I believe that even while he felt completely at peace in his new home, he found himself missing all of us - everyone he left behind so suddenly. Sitting on what felt like his familiar old front porch, watching the world go by on what felt like his old street, something wasn’t quite the same. He watched us pass right in front of him - but when he called his usual, "Got a minute?" no one seemed to hear him and when he gave us a wave, no one seemed to notice. He picked up the phone at his side to call a few friends and say hello but never got an answer.
In an instant, he understood. He’s living in our hearts now, not by our side. He’s alive in our memories of him, not sitting in the chair across from us. We hear his voice and his laugh and his standard goodbye of "God bless" now only in our own minds.

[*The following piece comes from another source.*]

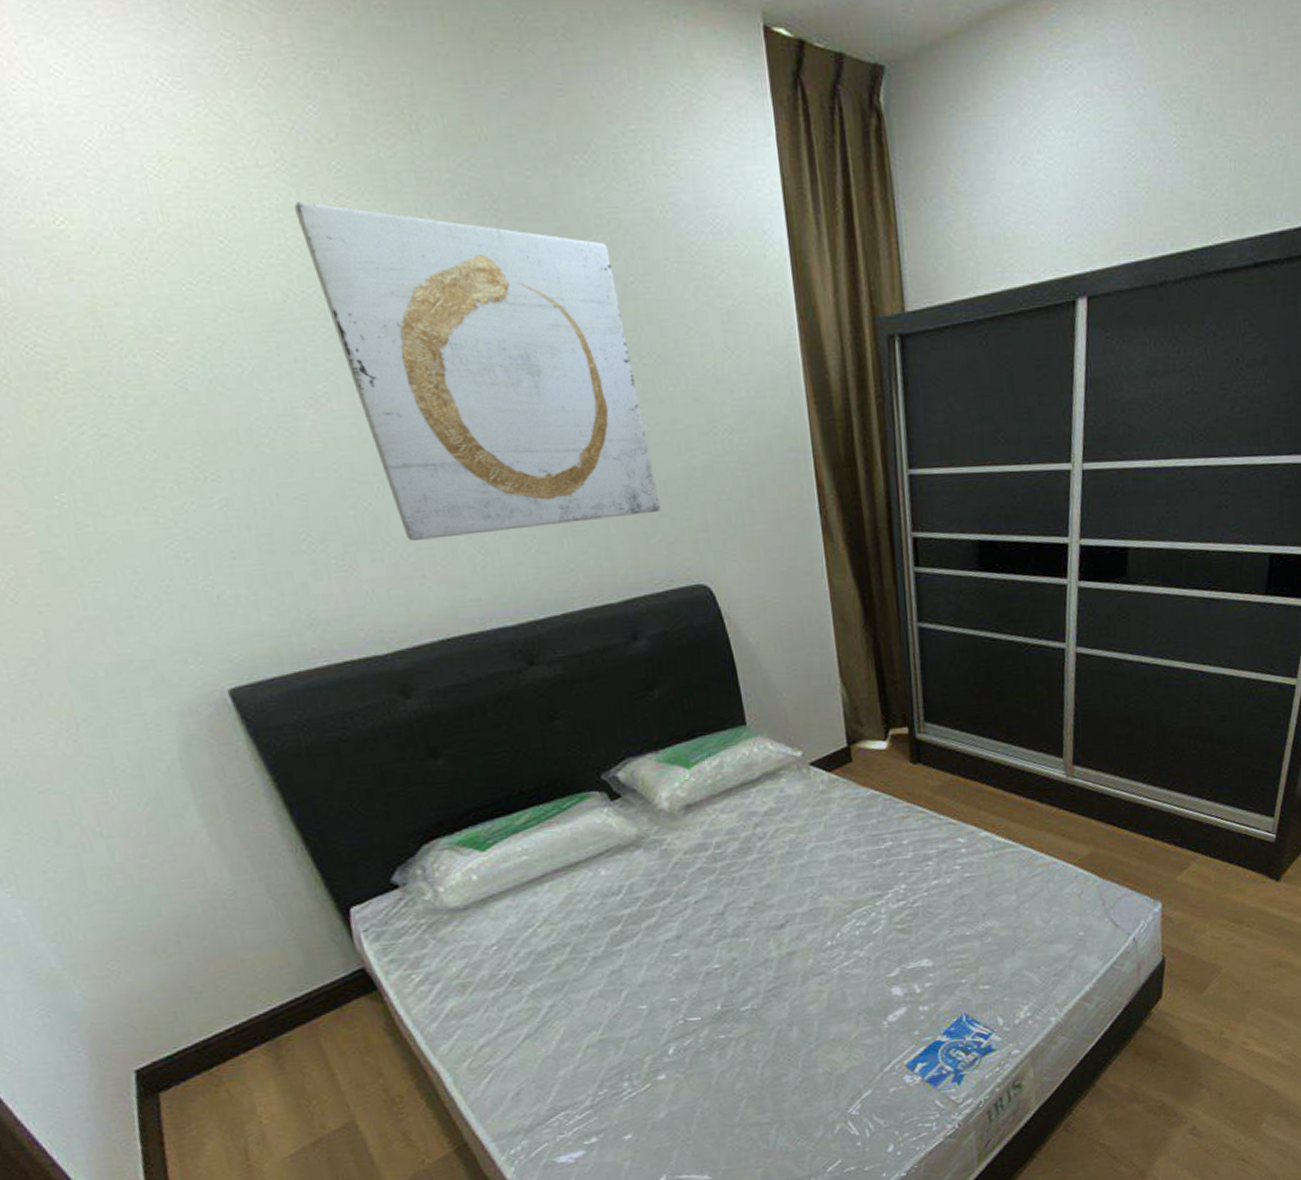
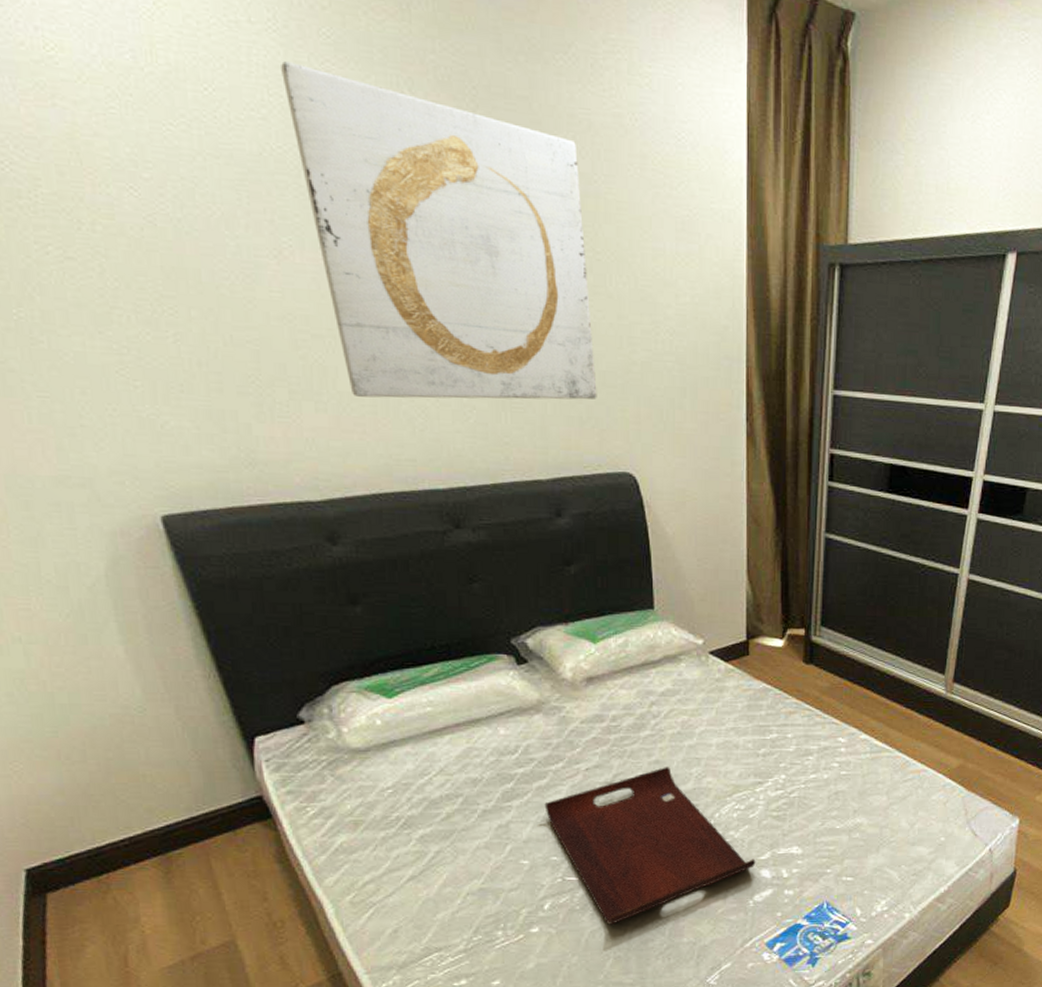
serving tray: none [656,890,886,1063] -> present [544,767,756,925]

And he smiled - that’s just fine with my dad. He touched many people in many ways during his life - and we touched him. He’s content to patiently wait for us to join him in God’s time. I’m positive he’s sitting on his heavenly front porch, enjoying his perfect flower garden, praying for every single person that meant so much to him in life - maybe even praying that all of us take that one minute of human connection he treasured so much, even once in a while, to embrace the people we love.
The last thing I believe is that my dad saw God and gave him a wave, too - but this time, he got a response. And when Dad softly asked, "Got a minute?" God said, "Before I answer you, let me just say this: Well done, good and faithful servant. And yes, I do, but we have much more than a minute to chat. We have eternity."